The Land and Environment Court of NSW (Court) has provided clarification on the interpretation of savings clauses in Local Environmental Plans (LEP) to development applications (DAs) that are made, but not determined before the LEP is made or determined.
In De Angelis v Wingecarribee Shire Council  NSWLEC 1, Mr De Angelis’s DA was made after Wingecarribee Local Environmental Plan 2010 (WLEP) commenced, but before an amendment to the WLEP commenced (Amendment No. 38). The effect of Amendment No. 38 was to prohibit Mr De Angelis’s development.

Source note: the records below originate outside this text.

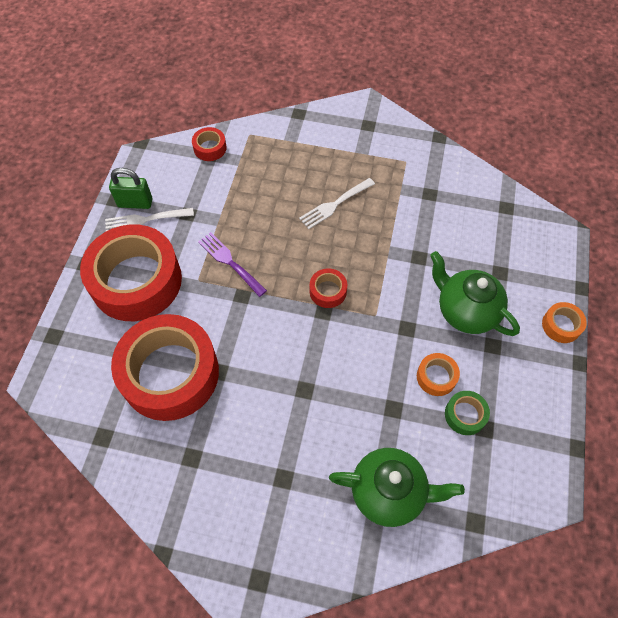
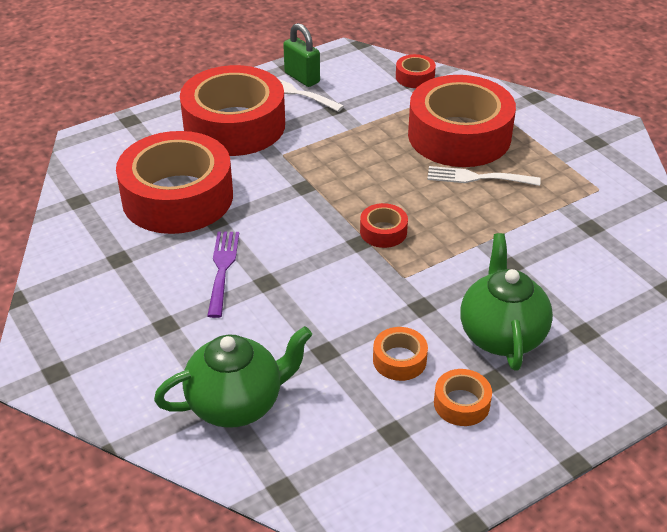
camera: 45 degrees right, 20 degrees down
(230, 262) = (325, 159): purple fork -> purple fork (222, 269)
(289, 178) = (459, 135): none -> red tape
(389, 492) = (237, 403): green teapot -> green teapot turned 75 degrees counterclockwise
(465, 415) = (387, 407): green tape -> none
(561, 325) = (597, 419): orange tape -> orange tape (461, 403)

Clause 1.8A referred to in WLEP stated the following:
“If a development application has been made before the commencement of this Plan in relation to land which this Plan applies and the application has not been finally determined before that commencement, the application must be determined as if this Plan had not commenced.”
It was Council’s position that the words “this Plan” in Clause 1.8A referred to the WLEP as originally made. Therefore, under this interpretation, it would mean that Mr De Angelis’s DA was made after the commencement of “this Plan” and the savings clause would not apply to the DA. The result being that the WLEP as amended by Amendment No. 38 would apply to the DA and the development would be prohibited.

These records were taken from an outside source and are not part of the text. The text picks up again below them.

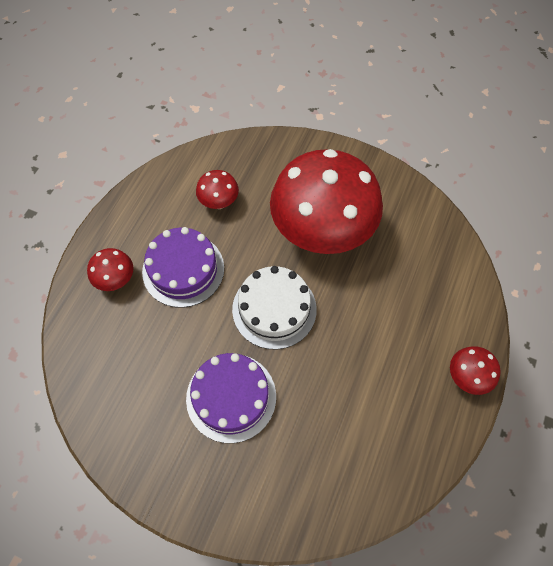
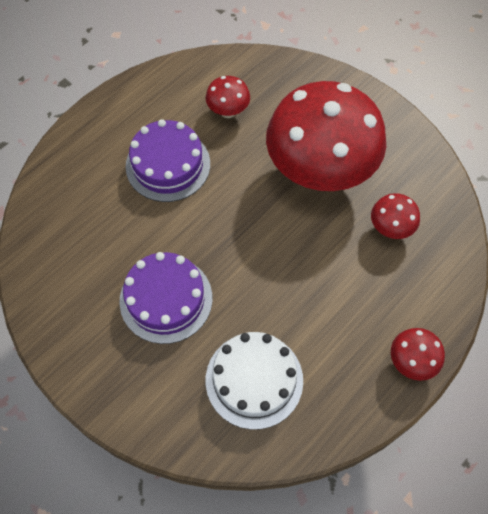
camera: 20 degrees right, 0 degrees up
(116, 280) = (101, 155): red mushroom -> red mushroom (390, 228)
(274, 309) = (241, 230): white cake -> white cake (254, 380)

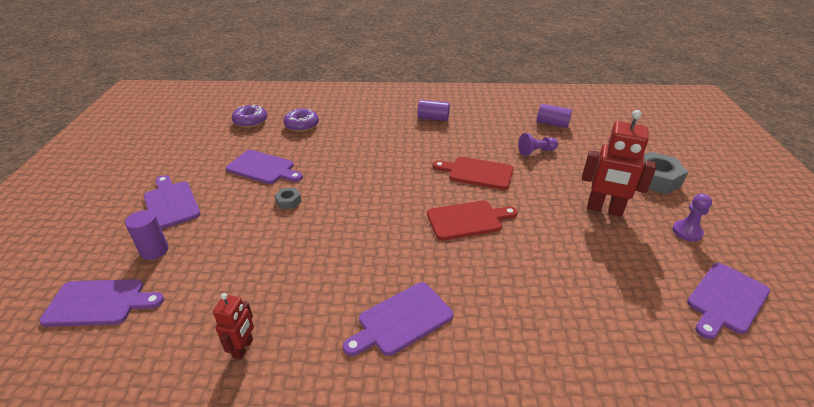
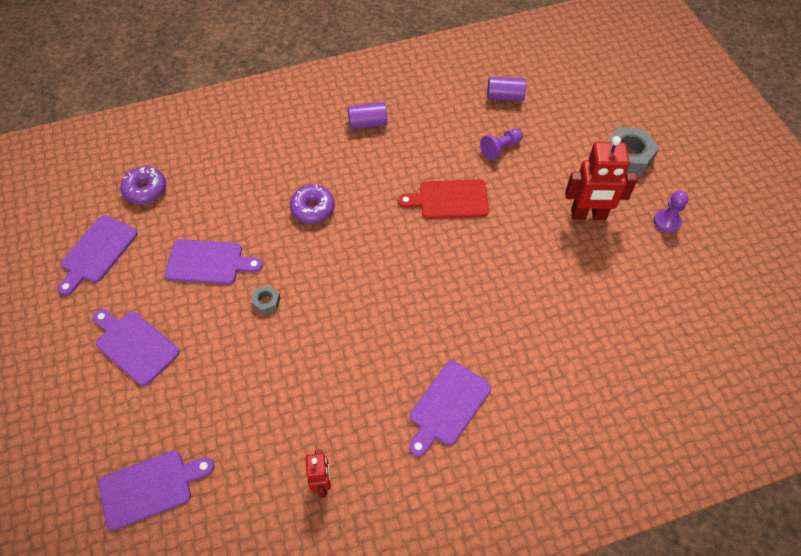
camera: 20 degrees left, 20 degrees up
(154, 250) = (162, 411): purple cylinder -> none
(302, 125) = (215, 179): purple donut -> purple donut (313, 209)
(467, 220) = (463, 269): red cutting board -> none
(726, 300) = (708, 292): purple cutting board -> purple cutting board (97, 252)

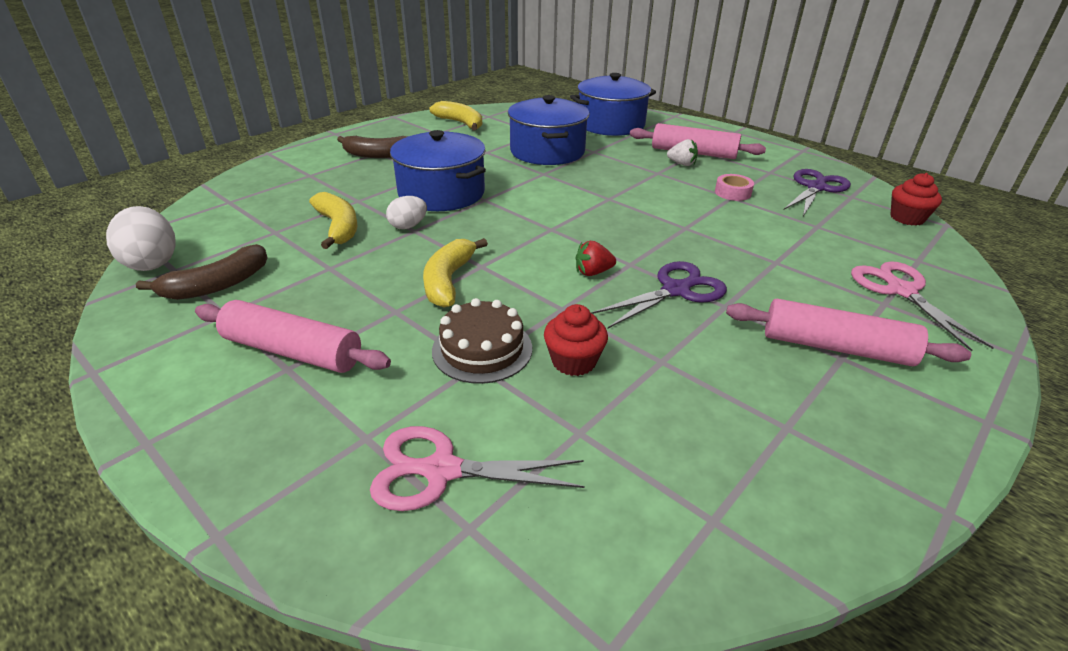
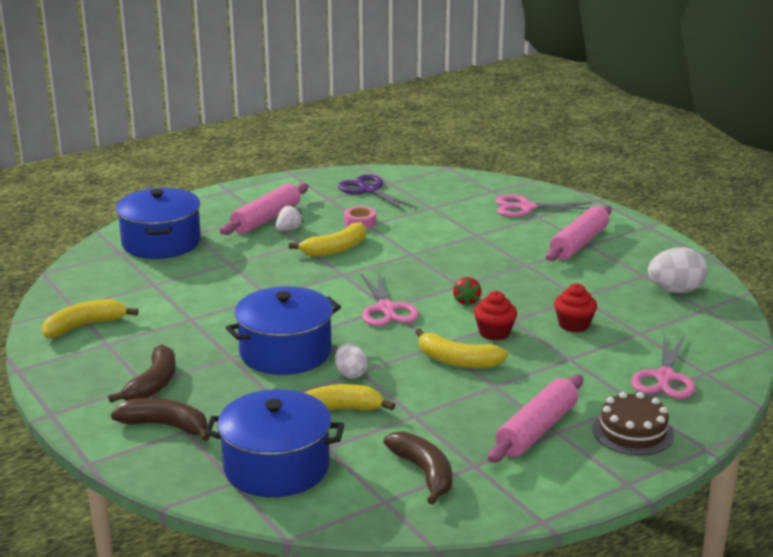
camera: 75 degrees left, 10 degrees down
(152, 262) = (364, 516): white egg -> white egg (675, 290)
(316, 167) = (165, 426): none -> brown banana
(482, 349) = (553, 355): brown cake -> brown cake (633, 432)
(547, 151) = (213, 286): blue pot -> blue pot (276, 467)
(547, 228) = (386, 309): none -> pink scissors
(661, 188) = (336, 249): none -> yellow banana
(676, 290) = (501, 276): purple scissors -> none
(907, 218) = (434, 176): red cupcake -> red cupcake (494, 333)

The Applicant submitted that Council’s interpretation was a narrow interpretation of the clause, and one should not read the words “the Plan” in such a way. Rather, any reference to the “the Plan” should be read as including the amendment to the WLEP – therefore, the saving clause would apply to the DA as Amendment No. 38 and the WLEP were the same plan.

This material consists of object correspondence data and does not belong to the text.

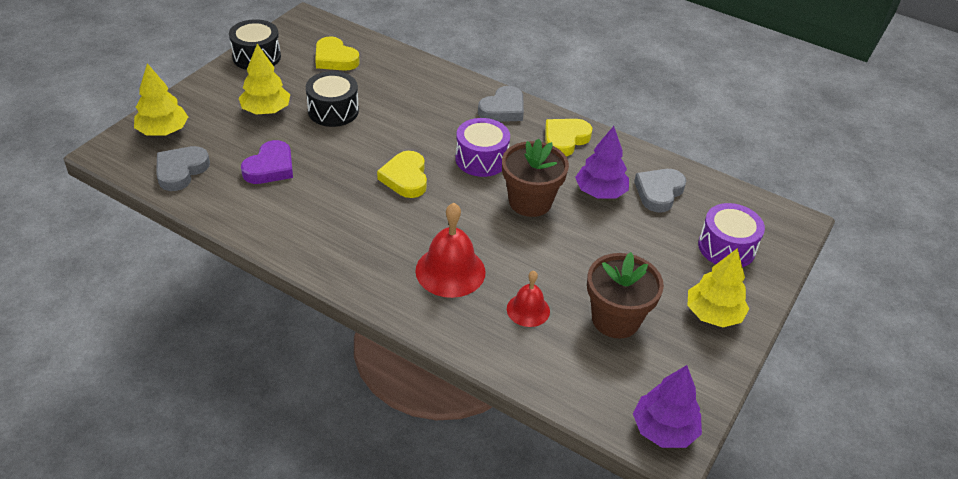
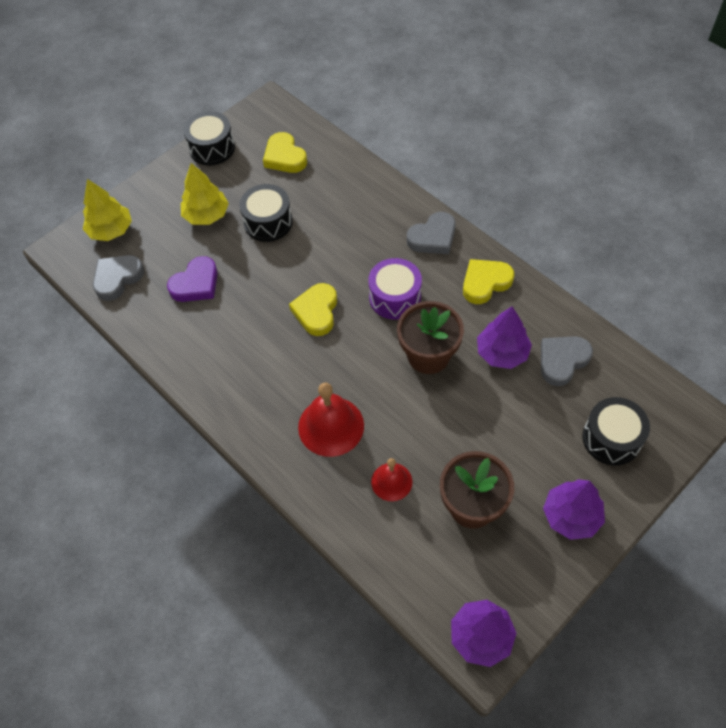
camera: 20 degrees right, 15 degrees up
(713, 314) = (571, 516): yellow tree -> purple tree
(726, 247) = (611, 438): purple drum -> black drum

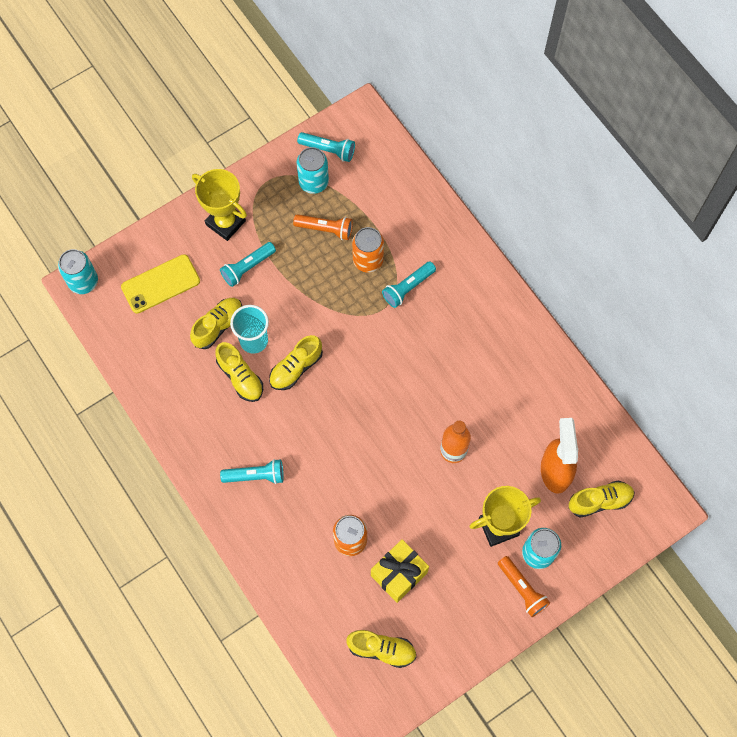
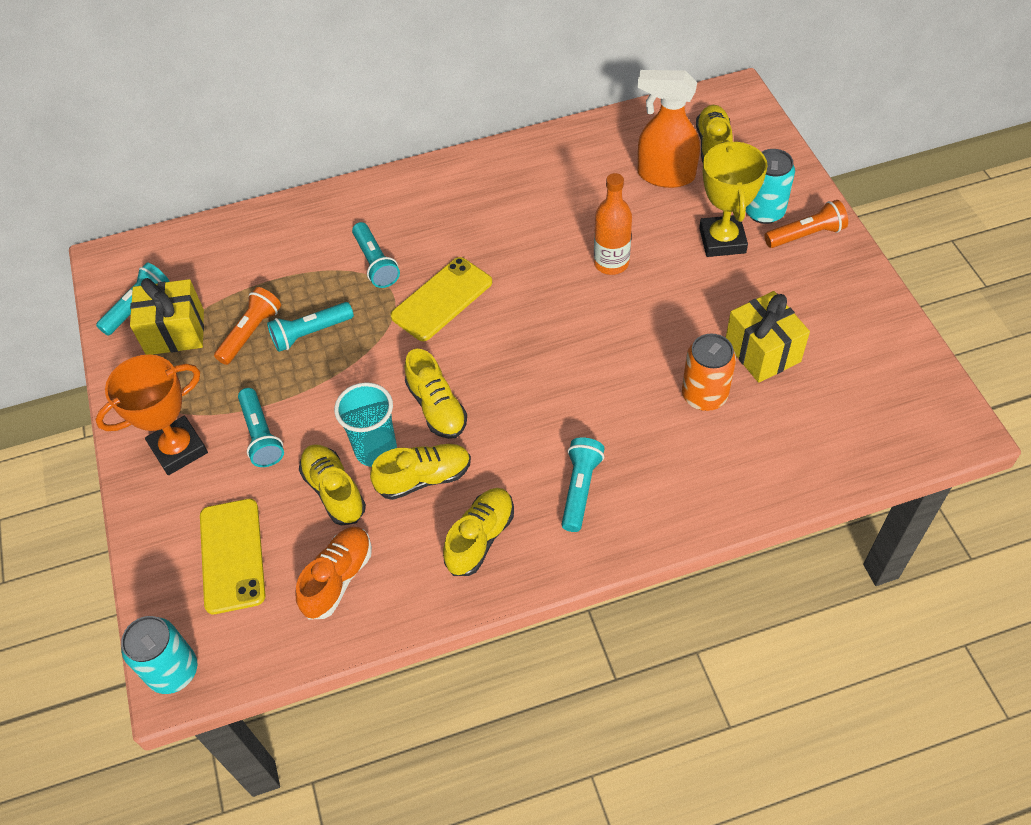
camera: 70 degrees left, 15 degrees down
(159, 349) = (338, 578): none -> orange shoe
(225, 222) = (178, 449): yellow trophy -> orange trophy
(313, 182) = (175, 332): turquoise can -> yellow gift
(335, 267) = (310, 333): none -> turquoise flashlight
(368, 260) = (318, 296): orange can -> none
(381, 649) = (862, 391): yellow shoe -> yellow shoe (480, 538)
(387, 343) = (442, 299): none -> yellow phone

The issue that the Court had to consider was whether clause 1.8A in the WLEP itself (rather than a savings clause in an amendment of WLEP) applied, so that the WLEP as amended did not apply to the DA.
The Court held that Amendment No.38, which was made after the DA was lodged, did not operate to prohibit the development, as the amendment was not considered part of the WLEP when the DA was determined.
The Court agreed with the Applicant, and held that the words “this Plan” in Clause 1.8A meant the Plan as it currently stood, including all amendments. In other words “this Plan” should be construed as “this Plan as amended by Amendment No. 38.” As a result, the savings clause applied to the DA as it was made before the amendments commenced.
Therefore, as Mr De Angelis had lodged his DA before the commencement of Amendment No. 38, the clause applied to the DA so that the DA was determined as if the amendment had not commenced.
This case demonstrates that retrospective action from Council to prohibit a DA that has already been made must be treated with caution. Importantly, it states that consent authorities must consider the weight to be given to an amending instrument and whether the DA is contrary to the aims and objectives of the amending instrument, if the consent authority was minded to amend an LEP following a determination of a DA.